● WHAT YOU ARE ASKED TO DO
Each entry is to be retyped exactly as it stands.

+ + + + +

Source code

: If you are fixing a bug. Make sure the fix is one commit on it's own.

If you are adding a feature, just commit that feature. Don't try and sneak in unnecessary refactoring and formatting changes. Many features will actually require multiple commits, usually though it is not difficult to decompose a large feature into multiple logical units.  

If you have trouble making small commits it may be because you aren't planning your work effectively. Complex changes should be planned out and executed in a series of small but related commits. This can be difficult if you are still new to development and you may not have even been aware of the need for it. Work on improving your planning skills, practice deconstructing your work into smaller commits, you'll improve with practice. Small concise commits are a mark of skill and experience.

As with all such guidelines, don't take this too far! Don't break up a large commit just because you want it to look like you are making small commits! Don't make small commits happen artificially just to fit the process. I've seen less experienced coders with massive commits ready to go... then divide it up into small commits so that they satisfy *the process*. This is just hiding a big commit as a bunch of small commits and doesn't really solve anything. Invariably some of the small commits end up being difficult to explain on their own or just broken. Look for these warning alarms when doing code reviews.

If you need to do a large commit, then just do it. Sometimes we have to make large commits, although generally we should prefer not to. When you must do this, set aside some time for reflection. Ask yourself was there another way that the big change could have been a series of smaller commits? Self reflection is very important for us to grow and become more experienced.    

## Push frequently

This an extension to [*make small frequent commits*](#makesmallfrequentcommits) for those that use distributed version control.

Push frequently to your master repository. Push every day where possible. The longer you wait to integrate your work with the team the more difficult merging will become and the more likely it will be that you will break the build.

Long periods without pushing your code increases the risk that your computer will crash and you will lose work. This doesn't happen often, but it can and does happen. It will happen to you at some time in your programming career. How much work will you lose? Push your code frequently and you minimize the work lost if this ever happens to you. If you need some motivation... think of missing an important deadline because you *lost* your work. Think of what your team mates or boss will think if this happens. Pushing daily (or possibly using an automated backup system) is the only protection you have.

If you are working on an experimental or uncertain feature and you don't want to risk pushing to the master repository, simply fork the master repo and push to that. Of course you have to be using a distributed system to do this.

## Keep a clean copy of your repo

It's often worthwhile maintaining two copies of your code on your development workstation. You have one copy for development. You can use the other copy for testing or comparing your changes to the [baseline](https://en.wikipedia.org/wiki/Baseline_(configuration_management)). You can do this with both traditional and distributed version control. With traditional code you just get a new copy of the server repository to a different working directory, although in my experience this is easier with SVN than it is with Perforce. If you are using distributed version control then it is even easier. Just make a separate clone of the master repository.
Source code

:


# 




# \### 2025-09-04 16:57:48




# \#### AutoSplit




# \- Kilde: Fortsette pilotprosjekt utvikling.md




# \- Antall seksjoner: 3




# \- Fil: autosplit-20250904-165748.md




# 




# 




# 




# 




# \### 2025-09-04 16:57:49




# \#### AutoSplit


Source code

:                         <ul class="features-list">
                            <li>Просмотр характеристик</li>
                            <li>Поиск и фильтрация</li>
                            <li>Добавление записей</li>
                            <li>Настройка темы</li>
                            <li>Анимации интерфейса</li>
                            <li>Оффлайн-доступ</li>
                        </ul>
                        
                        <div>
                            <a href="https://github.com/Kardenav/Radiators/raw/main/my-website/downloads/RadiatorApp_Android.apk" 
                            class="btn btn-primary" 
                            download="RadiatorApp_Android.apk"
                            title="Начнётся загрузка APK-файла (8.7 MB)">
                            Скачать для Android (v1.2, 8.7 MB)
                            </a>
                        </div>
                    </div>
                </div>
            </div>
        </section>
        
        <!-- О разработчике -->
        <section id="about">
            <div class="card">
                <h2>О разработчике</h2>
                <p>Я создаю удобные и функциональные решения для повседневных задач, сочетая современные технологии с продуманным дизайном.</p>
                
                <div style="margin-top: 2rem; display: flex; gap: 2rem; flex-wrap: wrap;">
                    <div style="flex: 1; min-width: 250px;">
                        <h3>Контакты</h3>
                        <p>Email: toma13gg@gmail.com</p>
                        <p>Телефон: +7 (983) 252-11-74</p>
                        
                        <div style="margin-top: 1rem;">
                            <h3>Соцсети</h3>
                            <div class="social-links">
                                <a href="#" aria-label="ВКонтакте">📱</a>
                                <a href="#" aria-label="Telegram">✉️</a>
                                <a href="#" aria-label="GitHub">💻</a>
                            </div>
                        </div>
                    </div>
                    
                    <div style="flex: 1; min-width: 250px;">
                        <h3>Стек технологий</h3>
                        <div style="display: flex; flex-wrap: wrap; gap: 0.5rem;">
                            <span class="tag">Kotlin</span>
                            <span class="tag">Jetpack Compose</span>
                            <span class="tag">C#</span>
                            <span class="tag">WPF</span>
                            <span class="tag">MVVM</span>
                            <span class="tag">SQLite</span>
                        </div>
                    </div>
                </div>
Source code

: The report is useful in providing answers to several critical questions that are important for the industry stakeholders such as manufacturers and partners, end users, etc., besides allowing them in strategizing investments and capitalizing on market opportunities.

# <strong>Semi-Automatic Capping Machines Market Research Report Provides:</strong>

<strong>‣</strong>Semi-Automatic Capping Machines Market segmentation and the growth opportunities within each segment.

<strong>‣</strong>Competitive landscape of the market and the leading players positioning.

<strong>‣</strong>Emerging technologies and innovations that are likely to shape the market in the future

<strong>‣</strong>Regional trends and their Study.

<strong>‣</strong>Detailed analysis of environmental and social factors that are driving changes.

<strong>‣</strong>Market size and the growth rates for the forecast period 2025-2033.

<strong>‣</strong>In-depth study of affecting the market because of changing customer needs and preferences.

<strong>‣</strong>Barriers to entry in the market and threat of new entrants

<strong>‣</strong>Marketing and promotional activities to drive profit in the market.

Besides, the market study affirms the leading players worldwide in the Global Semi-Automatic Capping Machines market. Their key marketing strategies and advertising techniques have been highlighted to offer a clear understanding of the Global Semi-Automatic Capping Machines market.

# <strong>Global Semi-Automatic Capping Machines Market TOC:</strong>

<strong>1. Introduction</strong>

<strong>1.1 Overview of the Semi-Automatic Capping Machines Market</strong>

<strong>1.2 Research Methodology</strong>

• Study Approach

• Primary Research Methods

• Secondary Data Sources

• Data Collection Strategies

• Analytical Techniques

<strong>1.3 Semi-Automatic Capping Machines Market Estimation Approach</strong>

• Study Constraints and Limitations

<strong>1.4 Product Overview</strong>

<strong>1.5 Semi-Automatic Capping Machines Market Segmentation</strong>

+ + + + +

● YOUR SOLUTION
Source code

: If you are fixing a bug. Make sure the fix is one commit on it's own.

If you are adding a feature, just commit that feature. Don't try and sneak in unnecessary refactoring and formatting changes. Many features will actually require multiple commits, usually though it is not difficult to decompose a large feature into multiple logical units.  

If you have trouble making small commits it may be because you aren't planning your work effectively. Complex changes should be planned out and executed in a series of small but related commits. This can be difficult if you are still new to development and you may not have even been aware of the need for it. Work on improving your planning skills, practice deconstructing your work into smaller commits, you'll improve with practice. Small concise commits are a mark of skill and experience.

As with all such guidelines, don't take this too far! Don't break up a large commit just because you want it to look like you are making small commits! Don't make small commits happen artificially just to fit the process. I've seen less experienced coders with massive commits ready to go... then divide it up into small commits so that they satisfy *the process*. This is just hiding a big commit as a bunch of small commits and doesn't really solve anything. Invariably some of the small commits end up being difficult to explain on their own or just broken. Look for these warning alarms when doing code reviews.

If you need to do a large commit, then just do it. Sometimes we have to make large commits, although generally we should prefer not to. When you must do this, set aside some time for reflection. Ask yourself was there another way that the big change could have been a series of smaller commits? Self reflection is very important for us to grow and become more experienced.    

## Push frequently

This an extension to [*make small frequent commits*](#makesmallfrequentcommits) for those that use distributed version control.

Push frequently to your master repository. Push every day where possible. The longer you wait to integrate your work with the team the more difficult merging will become and the more likely it will be that you will break the build.

Long periods without pushing your code increases the risk that your computer will crash and you will lose work. This doesn't happen often, but it can and does happen. It will happen to you at some time in your programming career. How much work will you lose? Push your code frequently and you minimize the work lost if this ever happens to you. If you need some motivation... think of missing an important deadline because you *lost* your work. Think of what your team mates or boss will think if this happens. Pushing daily (or possibly using an automated backup system) is the only protection you have.

If you are working on an experimental or uncertain feature and you don't want to risk pushing to the master repository, simply fork the master repo and push to that. Of course you have to be using a distributed system to do this.

## Keep a clean copy of your repo

It's often worthwhile maintaining two copies of your code on your development workstation. You have one copy for development. You can use the other copy for testing or comparing your changes to the [baseline](https://en.wikipedia.org/wiki/Baseline_(configuration_management)). You can do this with both traditional and distributed version control. With traditional code you just get a new copy of the server repository to a different working directory, although in my experience this is easier with SVN than it is with Perforce. If you are using distributed version control then it is even easier. Just make a separate clone of the master repository.
Source code

:


# 




# \### 2025-09-04 16:57:48




# \#### AutoSplit




# \- Kilde: Fortsette pilotprosjekt utvikling.md




# \- Antall seksjoner: 3




# \- Fil: autosplit-20250904-165748.md




# 




# 




# 




# 




# \### 2025-09-04 16:57:49




# \#### AutoSplit


Source code

:                         <ul class="features-list">
                            <li>Просмотр характеристик</li>
                            <li>Поиск и фильтрация</li>
                            <li>Добавление записей</li>
                            <li>Настройка темы</li>
                            <li>Анимации интерфейса</li>
                            <li>Оффлайн-доступ</li>
                        </ul>
                        
                        <div>
                            <a href="https://github.com/Kardenav/Radiators/raw/main/my-website/downloads/RadiatorApp_Android.apk" 
                            class="btn btn-primary" 
                            download="RadiatorApp_Android.apk"
                            title="Начнётся загрузка APK-файла (8.7 MB)">
                            Скачать для Android (v1.2, 8.7 MB)
                            </a>
                        </div>
                    </div>
                </div>
            </div>
        </section>
        
        <!-- О разработчике -->
        <section id="about">
            <div class="card">
                <h2>О разработчике</h2>
                <p>Я создаю удобные и функциональные решения для повседневных задач, сочетая современные технологии с продуманным дизайном.</p>
                
                <div style="margin-top: 2rem; display: flex; gap: 2rem; flex-wrap: wrap;">
                    <div style="flex: 1; min-width: 250px;">
                        <h3>Контакты</h3>
                        <p>Email: toma13gg@gmail.com</p>
                        <p>Телефон: +7 (983) 252-11-74</p>
                        
                        <div style="margin-top: 1rem;">
                            <h3>Соцсети</h3>
                            <div class="social-links">
                                <a href="#" aria-label="ВКонтакте">📱</a>
                                <a href="#" aria-label="Telegram">✉️</a>
                                <a href="#" aria-label="GitHub">💻</a>
                            </div>
                        </div>
                    </div>
                    
                    <div style="flex: 1; min-width: 250px;">
                        <h3>Стек технологий</h3>
                        <div style="display: flex; flex-wrap: wrap; gap: 0.5rem;">
                            <span class="tag">Kotlin</span>
                            <span class="tag">Jetpack Compose</span>
                            <span class="tag">C#</span>
                            <span class="tag">WPF</span>
                            <span class="tag">MVVM</span>
                            <span class="tag">SQLite</span>
                        </div>
                    </div>
                </div>
Source code

: The report is useful in providing answers to several critical questions that are important for the industry stakeholders such as manufacturers and partners, end users, etc., besides allowing them in strategizing investments and capitalizing on market opportunities.

# <strong>Semi-Automatic Capping Machines Market Research Report Provides:</strong>

<strong>‣</strong>Semi-Automatic Capping Machines Market segmentation and the growth opportunities within each segment.

<strong>‣</strong>Competitive landscape of the market and the leading players positioning.

<strong>‣</strong>Emerging technologies and innovations that are likely to shape the market in the future

<strong>‣</strong>Regional trends and their Study.

<strong>‣</strong>Detailed analysis of environmental and social factors that are driving changes.

<strong>‣</strong>Market size and the growth rates for the forecast period 2025-2033.

<strong>‣</strong>In-depth study of affecting the market because of changing customer needs and preferences.

<strong>‣</strong>Barriers to entry in the market and threat of new entrants

<strong>‣</strong>Marketing and promotional activities to drive profit in the market.

Besides, the market study affirms the leading players worldwide in the Global Semi-Automatic Capping Machines market. Their key marketing strategies and advertising techniques have been highlighted to offer a clear understanding of the Global Semi-Automatic Capping Machines market.

# <strong>Global Semi-Automatic Capping Machines Market TOC:</strong>

<strong>1. Introduction</strong>

<strong>1.1 Overview of the Semi-Automatic Capping Machines Market</strong>

<strong>1.2 Research Methodology</strong>

• Study Approach

• Primary Research Methods

• Secondary Data Sources

• Data Collection Strategies

• Analytical Techniques

<strong>1.3 Semi-Automatic Capping Machines Market Estimation Approach</strong>

• Study Constraints and Limitations

<strong>1.4 Product Overview</strong>

<strong>1.5 Semi-Automatic Capping Machines Market Segmentation</strong>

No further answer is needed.